| Available records |
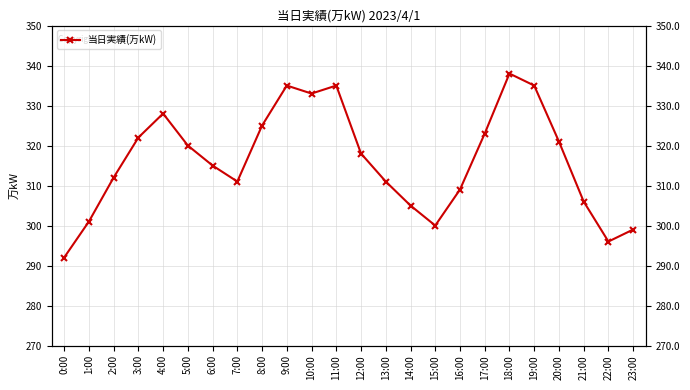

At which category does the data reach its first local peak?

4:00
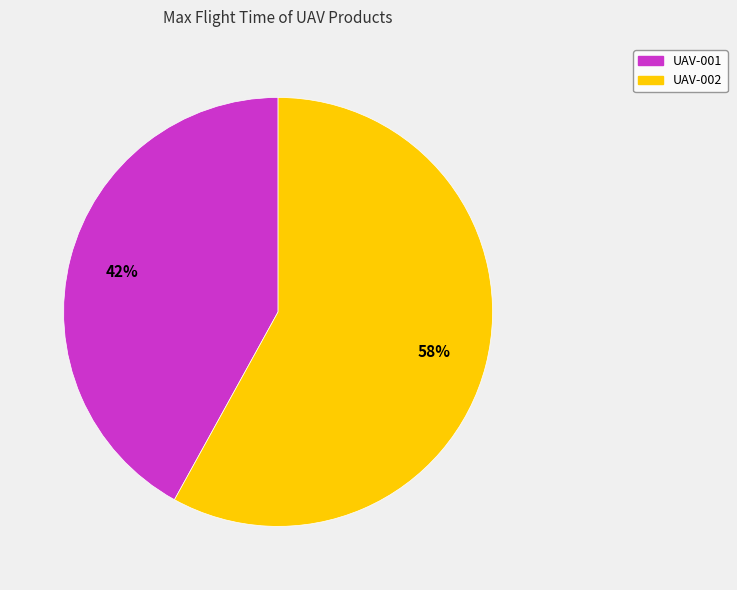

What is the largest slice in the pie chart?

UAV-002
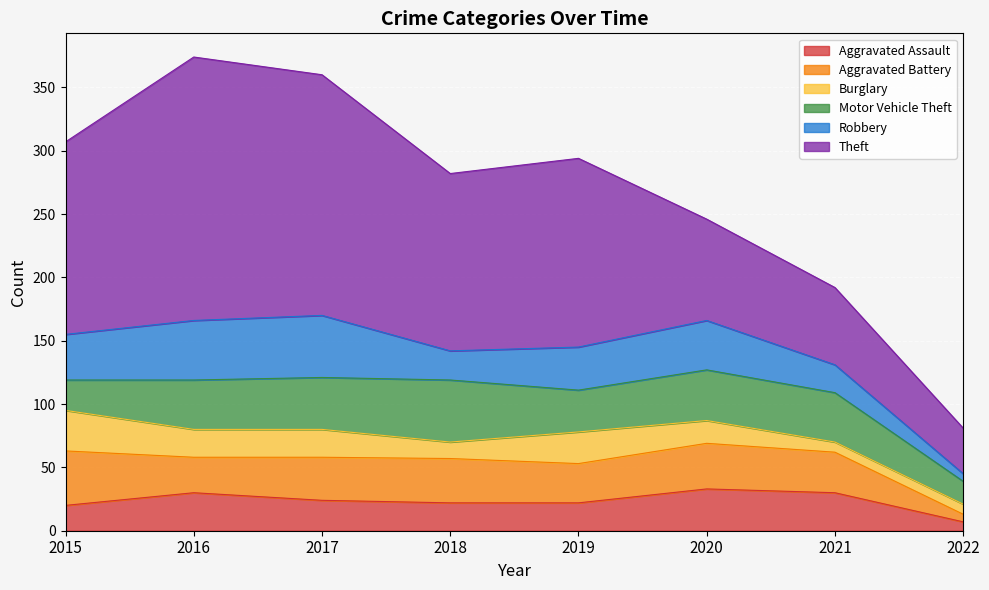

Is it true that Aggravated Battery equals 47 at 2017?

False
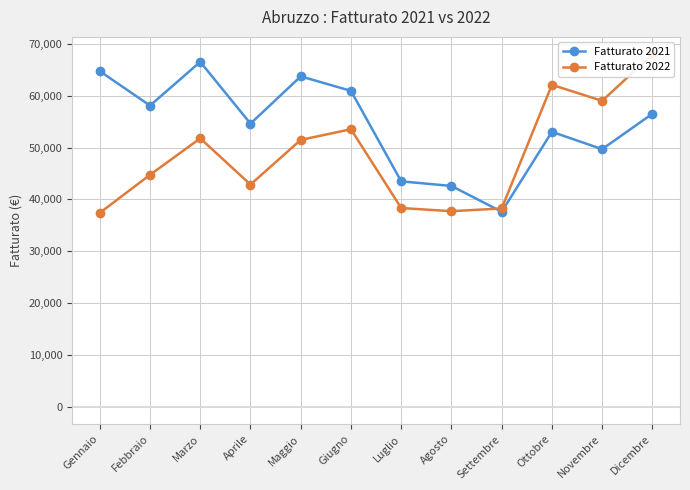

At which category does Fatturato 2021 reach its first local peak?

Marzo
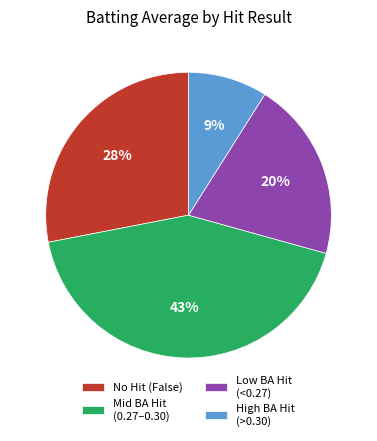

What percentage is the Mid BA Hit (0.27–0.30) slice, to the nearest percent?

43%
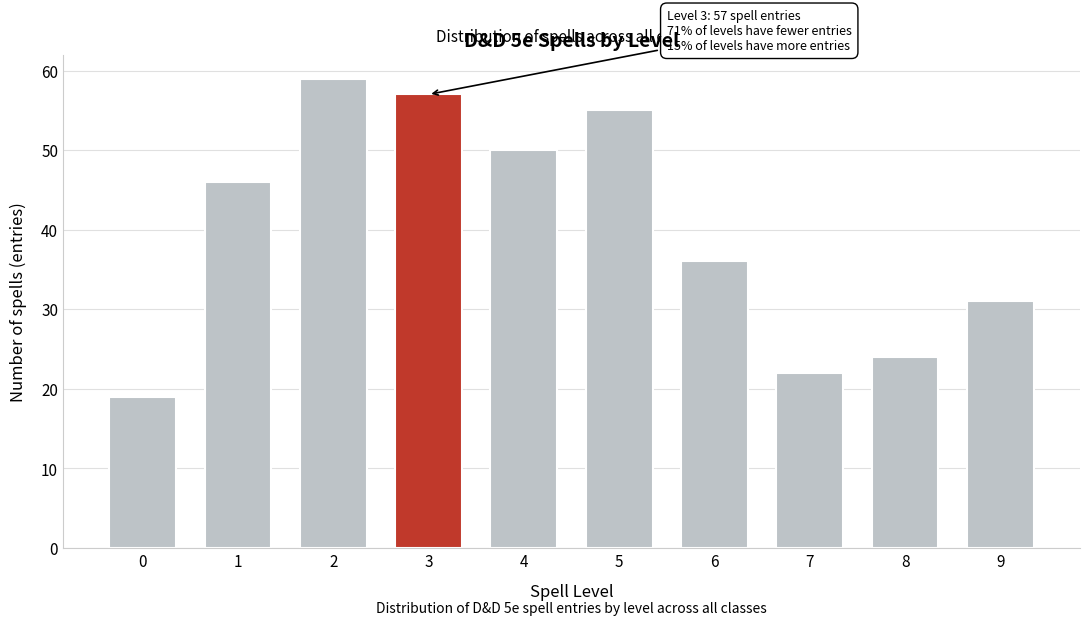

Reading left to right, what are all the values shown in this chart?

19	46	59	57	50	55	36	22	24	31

| Exercise aim |
Please copy out the listing above word for word, leaving out the pictures.

| Exercise response |
At which category does the data reach its first local peak?

4:00

What is the largest slice in the pie chart?

UAV-002

Is it true that Aggravated Battery equals 47 at 2017?

False

At which category does Fatturato 2021 reach its first local peak?

Marzo

What percentage is the Mid BA Hit (0.27–0.30) slice, to the nearest percent?

43%

Reading left to right, what are all the values shown in this chart?

19	46	59	57	50	55	36	22	24	31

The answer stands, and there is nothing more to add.